Are we missing something here?


----------



## TheTreeSpyder (Feb 27, 2004)

Sorry, i couldn't find it on AS search, we'll see what we can do aobut it!


----------



## John Paul Sanborn (Feb 27, 2004)

You shoulda have made a comment relating it to working a lone, that would ahve made it topical.

I'm going to have foru or five emails telling me this has nothing to do with tree work


----------



## MasterBlaster (Feb 27, 2004)

> _Originally posted by John Paul Sanborn _
> *
> 
> I'm going to have foru or five emails telling me this has nothing to do with tree work  *




THOSE are the people that need to get a life!


----------



## treeslayer (Feb 27, 2004)

I bet he was looking up at the trees while he gnawed his arm off with that pocketknife!


----------



## Koa Man (Mar 6, 2004)

This shows the value of carrying a high quality knife, preferably with a blade length of at least 4 inches, just in case you pin your arm in a tight (tree) crotch and can't start your chain saw to cut it off.
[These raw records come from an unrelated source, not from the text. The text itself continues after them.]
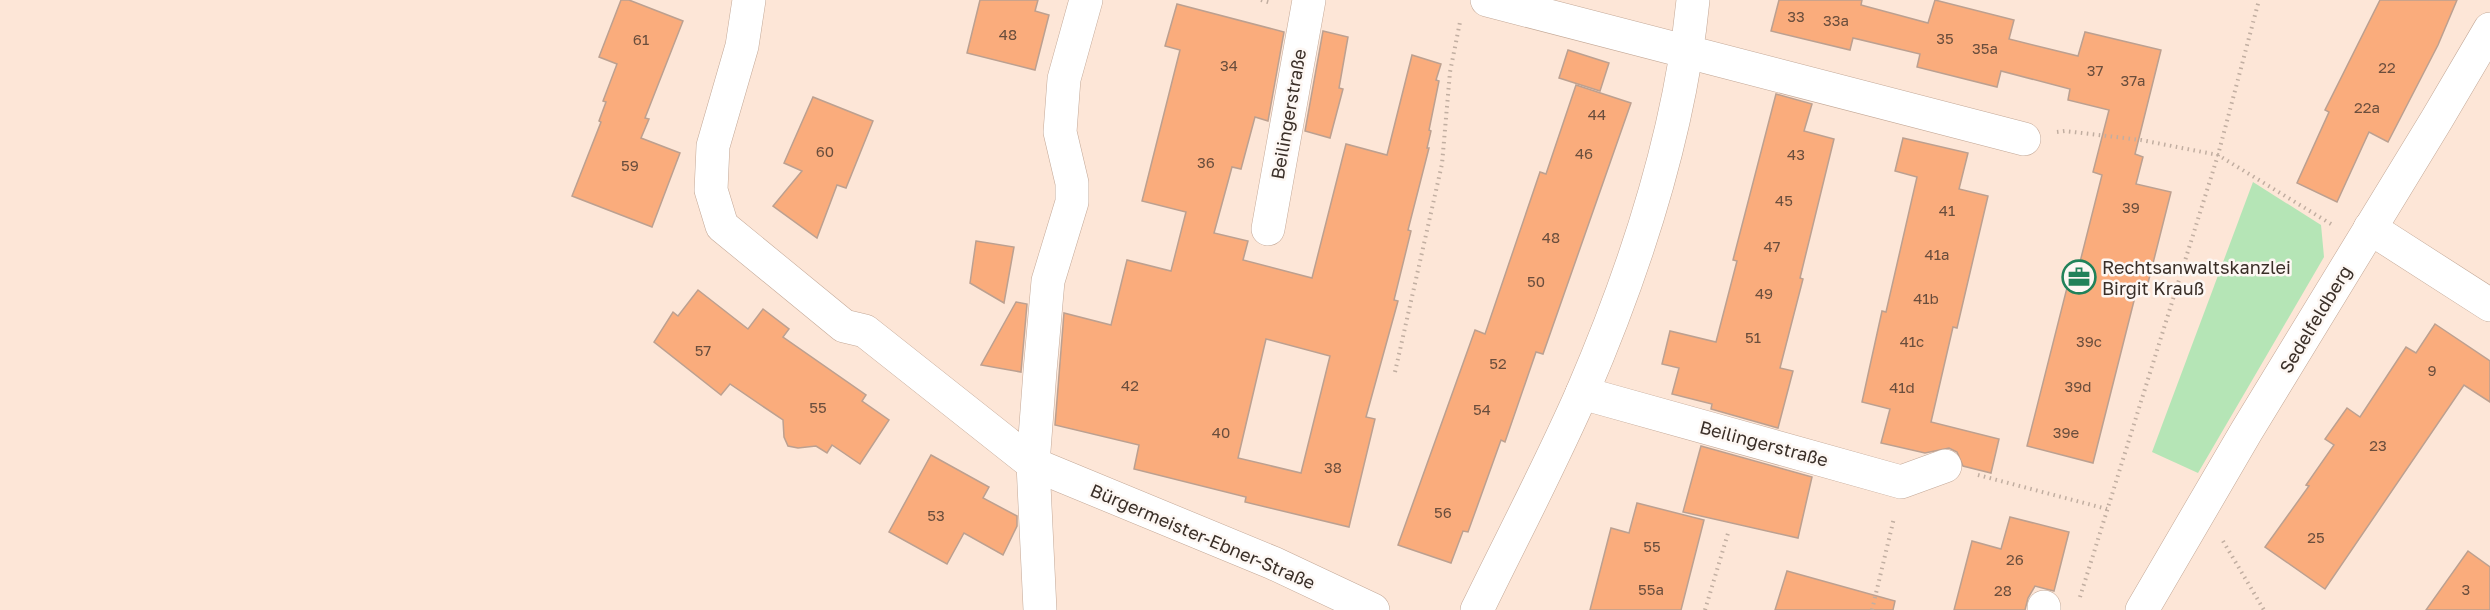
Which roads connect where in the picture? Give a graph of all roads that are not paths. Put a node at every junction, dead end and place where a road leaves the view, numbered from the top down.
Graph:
1 (749, 0) edge
2 (1086, 0) edge
3 (1309, 0) edge
4 (1488, 0) edge
5 (1694, 0) edge
6 (2490, 29) edge
7 (1688, 52) junction
8 (2024, 139) road end
9 (1268, 229) dead end
10 (2366, 235) junction
11 (2490, 305) edge
12 (1582, 393) junction
13 (1033, 464) junction
14 (1945, 466) road end
15 (1040, 610) edge
16 (1373, 610) edge
17 (1478, 610) edge
18 (2142, 610) edge

1 - 13 street, Bürgermeister-Ebner-Straße
2 - 13 street
3 - 9 street, Beilingerstraße
4 - 7 street
5 - 7 street
6 - 10 street, Sedelfeldberg
7 - 8 street
7 - 12 street
10 - 11 street
10 - 18 street, Sedelfeldberg
12 - 14 street, Beilingerstraße
12 - 17 street
13 - 15 street
13 - 16 street, Bürgermeister-Ebner-Straße

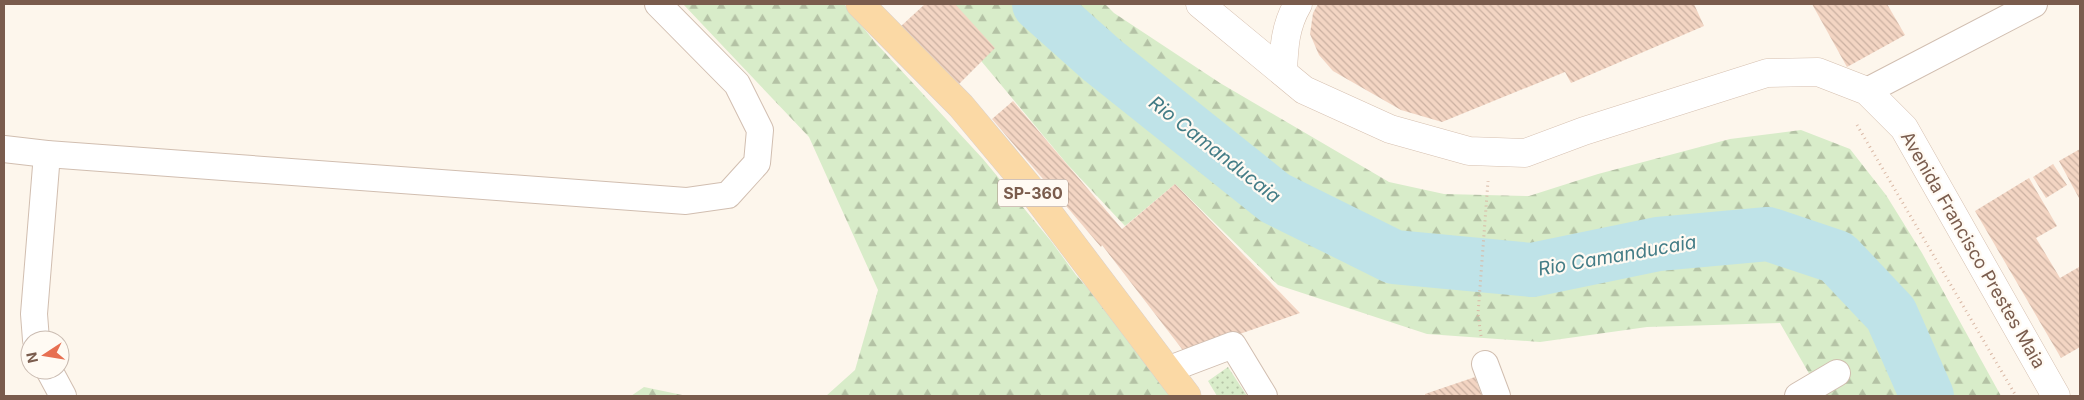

Your knife needs to be either a fixed blade or a folder that can be opened with one hand. Try to avoid buying knives with blades made of 420 or 440 steel. Get quality steel like D2 or S30V.

Hmmm, I forgot, most of us also carry Silkys.  Forget what I said about knives.


----------



## John Paul Sanborn (Mar 7, 2004)

This speeks to the idea of not climbing alone.


----------